The race between incumbent U.S. Rep. Al Lawson and former Jacksonville Mayor Alvin Brown, as of this week, is focused on the issue of guns.
On Monday, Brown’s team found daylight between Lawson’s post-Parkland assertion “decrying ‘the stranglehold of the gun lobby'” and taking $2,500 from the political action committee of the National Rifle Association in August 2017.
Those familiar with the Brown camp’s thinking suggest that gun control will be a key issue in this race.
While the August primary is a long time away, what’s clear is that Lawson, who has an established record spanning decades, has taken a few positions on guns in the past that may prove inconvenient in 2018.
In 1993, for example, Lawson proposed something “drastic.”
Namely, that every household should have firearms, a proposal that Lawson told the Orlando Sentinel would “absolutely work.”
”We have to come out with something drastic. As state leaders, it is our responsibility to let people know they are not safe out there … I grew up in the country. Every household had a weapon. You didn’t have a problem with break-ins.”

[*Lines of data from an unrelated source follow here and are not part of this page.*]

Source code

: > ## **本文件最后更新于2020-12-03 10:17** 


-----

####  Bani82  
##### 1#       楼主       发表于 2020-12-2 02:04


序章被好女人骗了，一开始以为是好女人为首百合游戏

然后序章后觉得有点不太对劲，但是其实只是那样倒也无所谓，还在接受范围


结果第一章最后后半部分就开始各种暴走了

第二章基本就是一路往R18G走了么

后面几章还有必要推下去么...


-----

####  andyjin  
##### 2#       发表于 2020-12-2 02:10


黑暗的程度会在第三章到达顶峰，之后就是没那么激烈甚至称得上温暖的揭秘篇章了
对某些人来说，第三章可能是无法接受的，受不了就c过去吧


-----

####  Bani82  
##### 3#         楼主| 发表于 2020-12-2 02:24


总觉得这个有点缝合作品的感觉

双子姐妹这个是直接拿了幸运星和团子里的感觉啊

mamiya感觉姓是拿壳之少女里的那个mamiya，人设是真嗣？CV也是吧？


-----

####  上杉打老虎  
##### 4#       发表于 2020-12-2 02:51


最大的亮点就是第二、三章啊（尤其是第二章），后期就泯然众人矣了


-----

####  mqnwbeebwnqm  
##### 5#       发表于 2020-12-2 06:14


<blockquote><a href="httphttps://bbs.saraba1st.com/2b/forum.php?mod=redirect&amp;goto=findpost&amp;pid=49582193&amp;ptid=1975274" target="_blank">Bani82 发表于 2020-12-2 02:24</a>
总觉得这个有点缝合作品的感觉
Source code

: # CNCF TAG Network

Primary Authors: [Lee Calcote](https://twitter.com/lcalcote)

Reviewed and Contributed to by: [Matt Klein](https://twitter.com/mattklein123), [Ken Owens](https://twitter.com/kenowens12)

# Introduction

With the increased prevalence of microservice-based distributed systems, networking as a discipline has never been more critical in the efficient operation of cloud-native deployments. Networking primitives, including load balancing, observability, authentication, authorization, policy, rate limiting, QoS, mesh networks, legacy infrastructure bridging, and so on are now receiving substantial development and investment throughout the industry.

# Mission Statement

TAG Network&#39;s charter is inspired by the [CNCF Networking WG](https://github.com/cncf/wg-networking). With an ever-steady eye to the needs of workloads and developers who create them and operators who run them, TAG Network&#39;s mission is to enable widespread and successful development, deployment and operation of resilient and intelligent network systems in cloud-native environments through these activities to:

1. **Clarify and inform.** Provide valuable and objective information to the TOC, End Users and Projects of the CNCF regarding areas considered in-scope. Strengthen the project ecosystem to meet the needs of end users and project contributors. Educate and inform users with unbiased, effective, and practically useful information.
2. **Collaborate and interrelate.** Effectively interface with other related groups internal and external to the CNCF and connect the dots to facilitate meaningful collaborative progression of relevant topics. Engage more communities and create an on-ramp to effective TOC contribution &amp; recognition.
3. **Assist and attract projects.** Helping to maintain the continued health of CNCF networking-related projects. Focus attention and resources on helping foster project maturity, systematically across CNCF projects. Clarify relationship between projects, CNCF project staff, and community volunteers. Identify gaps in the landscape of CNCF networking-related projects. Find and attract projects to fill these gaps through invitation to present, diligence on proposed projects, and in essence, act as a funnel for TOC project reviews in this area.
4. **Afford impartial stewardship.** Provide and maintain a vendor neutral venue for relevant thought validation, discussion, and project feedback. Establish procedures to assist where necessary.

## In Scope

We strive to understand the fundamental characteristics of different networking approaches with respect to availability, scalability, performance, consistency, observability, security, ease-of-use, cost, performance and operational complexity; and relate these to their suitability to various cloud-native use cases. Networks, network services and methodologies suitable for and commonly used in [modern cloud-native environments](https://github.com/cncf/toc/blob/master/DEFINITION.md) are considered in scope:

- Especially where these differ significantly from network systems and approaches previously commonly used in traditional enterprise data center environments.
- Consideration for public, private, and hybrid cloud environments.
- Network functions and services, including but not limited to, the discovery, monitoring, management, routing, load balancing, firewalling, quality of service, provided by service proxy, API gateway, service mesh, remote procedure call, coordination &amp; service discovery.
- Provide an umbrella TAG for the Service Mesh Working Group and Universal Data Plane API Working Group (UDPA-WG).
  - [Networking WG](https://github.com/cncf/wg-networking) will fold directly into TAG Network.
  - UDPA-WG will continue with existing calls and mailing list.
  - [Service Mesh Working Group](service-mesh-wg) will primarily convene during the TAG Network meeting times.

By 2001, meanwhile, Lawson was out of step with his party on at least one bill. SB 412 prohibited governments from “frivolous and reckless” suits against gun manufacturers.
Lawson, per the NRA Institute for Legislative Action count, was the only Senate Democrat voting for the bill. The NRA thought that he and his GOP colleagues on the same side of the issue should be thanked; a form letter can still be sent from the website if one is inclined toward gratitude.
Lawson also is a past supporter of the Stand Your Ground law, albeit with caveats.
He voted for it in 2005, in a unanimous vote of the Florida Senate. Even after the killing of Trayvon Martin, Lawson still stood by the law, though he told the Miami Herald that it should be reviewed.
Lawson’s support for SYG was a “self-defense issue,” in part, the result of his wife being subject to a home invasion in 1996, per the Herald article.
Despite these positions, many of which sound out of step with the post-Parkland climate, Lawson currently has a zero percent rating with the NRA, which is a good indication of the homage the gun lobby demands.
However, in past election cycles, Lawson was at 50 percent on NRA issues, suggesting that his historical approach to guns was far from ideal, but something with which the gun lobby could work.
Perhaps that explains, to some degree, the NRA donation that Lawson now disputes.
The current climate, especially among Democrats, is one of aversion to the gun lobby.
Will that change between now and August?
Can Alvin Brown make Lawson’s old positions relevant in today’s climate?